In News & Reports

By MCN

On the anniversary of the killing of 20 Egyptian Coptic Christians at the hands of the Islamic State in Libya, the Egyptian Commission for Rights and Freedoms (ECRF) called attention to the fact that the fate of eight Egyptians workers, including seven Christians, has been unknown since August 2014. 

ECRF called on the Egyptian parliament to take all necessary actions to disclose the fate of the victims who were kidnapped. Egyptian authorities havefailed to reach any information about them for more than 17 months. 

ECRF sent letters to the Egyptian president on February 16, 2015 with regard to eight workers from Assiut, Alexandria and Sohag who were abducted in Libya. This took place after the killing of 20 Coptic workers at the hands of the Islamic State’s militants last year. ECF called for taking the necessary steps to gain access to accurate information about their fate and identify their situation and the places of their detention. 

ECRF provided the information it had collected at the time in the letters and held a number of interviews later with the families of the victims and officials of the Ministry of Foreign Affairs to provide them with updated information. 

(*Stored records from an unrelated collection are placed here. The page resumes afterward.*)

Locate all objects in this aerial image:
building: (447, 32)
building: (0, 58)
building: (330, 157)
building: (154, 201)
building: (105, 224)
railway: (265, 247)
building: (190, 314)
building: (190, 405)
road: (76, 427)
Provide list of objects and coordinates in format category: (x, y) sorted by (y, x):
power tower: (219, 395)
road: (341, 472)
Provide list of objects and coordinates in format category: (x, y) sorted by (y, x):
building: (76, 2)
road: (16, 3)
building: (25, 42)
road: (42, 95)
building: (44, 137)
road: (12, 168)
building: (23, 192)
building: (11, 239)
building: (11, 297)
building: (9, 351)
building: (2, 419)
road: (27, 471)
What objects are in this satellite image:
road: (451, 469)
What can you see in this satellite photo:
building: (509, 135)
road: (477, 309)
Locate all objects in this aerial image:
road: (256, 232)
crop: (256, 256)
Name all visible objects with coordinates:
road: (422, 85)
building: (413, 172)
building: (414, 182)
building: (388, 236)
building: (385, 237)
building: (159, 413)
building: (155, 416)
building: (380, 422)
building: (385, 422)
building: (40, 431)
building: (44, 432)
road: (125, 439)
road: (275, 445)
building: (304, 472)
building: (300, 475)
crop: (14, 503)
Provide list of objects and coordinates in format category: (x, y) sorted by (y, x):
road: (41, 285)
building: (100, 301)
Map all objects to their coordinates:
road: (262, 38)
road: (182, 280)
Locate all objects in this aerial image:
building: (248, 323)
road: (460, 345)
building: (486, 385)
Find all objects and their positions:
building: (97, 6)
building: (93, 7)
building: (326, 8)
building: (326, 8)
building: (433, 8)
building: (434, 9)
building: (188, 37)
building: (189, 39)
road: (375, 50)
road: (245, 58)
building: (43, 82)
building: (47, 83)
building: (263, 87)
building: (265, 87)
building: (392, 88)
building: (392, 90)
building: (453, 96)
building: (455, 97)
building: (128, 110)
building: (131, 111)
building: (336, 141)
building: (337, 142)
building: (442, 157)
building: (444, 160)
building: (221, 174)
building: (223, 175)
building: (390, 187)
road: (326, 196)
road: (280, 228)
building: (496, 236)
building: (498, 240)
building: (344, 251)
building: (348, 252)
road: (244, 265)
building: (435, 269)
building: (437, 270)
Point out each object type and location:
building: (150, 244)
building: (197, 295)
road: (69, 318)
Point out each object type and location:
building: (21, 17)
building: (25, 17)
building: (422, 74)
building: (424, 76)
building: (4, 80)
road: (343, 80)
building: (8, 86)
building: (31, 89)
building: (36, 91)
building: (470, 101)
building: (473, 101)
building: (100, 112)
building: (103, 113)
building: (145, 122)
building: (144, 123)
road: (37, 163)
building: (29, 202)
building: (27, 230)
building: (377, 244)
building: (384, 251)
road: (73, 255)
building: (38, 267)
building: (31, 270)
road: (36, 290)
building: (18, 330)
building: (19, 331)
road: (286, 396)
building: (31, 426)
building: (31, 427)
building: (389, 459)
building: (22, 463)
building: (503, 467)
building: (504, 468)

The Egyptian Commission for Rights and Freedoms reiterated its calls on the Egyptian authorities, the parliament speaker, the presidency and the intelligence services to make real efforts to reach the fate of the victims and to try to bring them back to their home safely. It emphasized the need to move quickly to avoid the tragedy of the killing of 20 Egyptian workers in February. 

ECRF also demanded the Ministry of Social Solidarity take the necessary action to include the families of the victims in social pensions, and stressed that it is necessary that the state contributes to these families’ burden of living, which basically urged their loved ones to look for jobs in Libya and endangered their lives. 

On August 24, 2014, four Christians, Gamal Matta Hakim, Raafat Matta Hakim, Romani Matta Hakim and Adel Sedky Hakim, were kidnapped while they were trying to return to Egypt through the Egyptian-Libyan border by road. They were stopped at a checkpoint in Sirte, Libya, after they left Libyan capital, Tripoli, on their way to the Salloum land crossing. 

ECRF documented the testimony of their Muslim colleague who managed to escape after the kidnappers verified his religion. He returned to Egypt and testified that a group of militants stopped them and asked them about their religion and then took them to an unknown location when they made sure they were Christians. This was followed by the incident of kidnapping a person named Mina Shehata Awad on August 26, 2014, in the same way. 

On September 15, 2014, two more Egyptian workers, Shenouda Sami Adly and Abdel Fattah Abdel Gawad Beheiri, disappeared in the Libyan city of Misurata after they left the place of their work at about 4 p.m. in a car. They disappeared with the car and no one has identified their location. 

In July 2015, accounts related to the Islamic State in Libya on social networking sites announced that a Coptic worker from Sohag named Bakhit Nageh was captured. No information about his fate has been provided so far.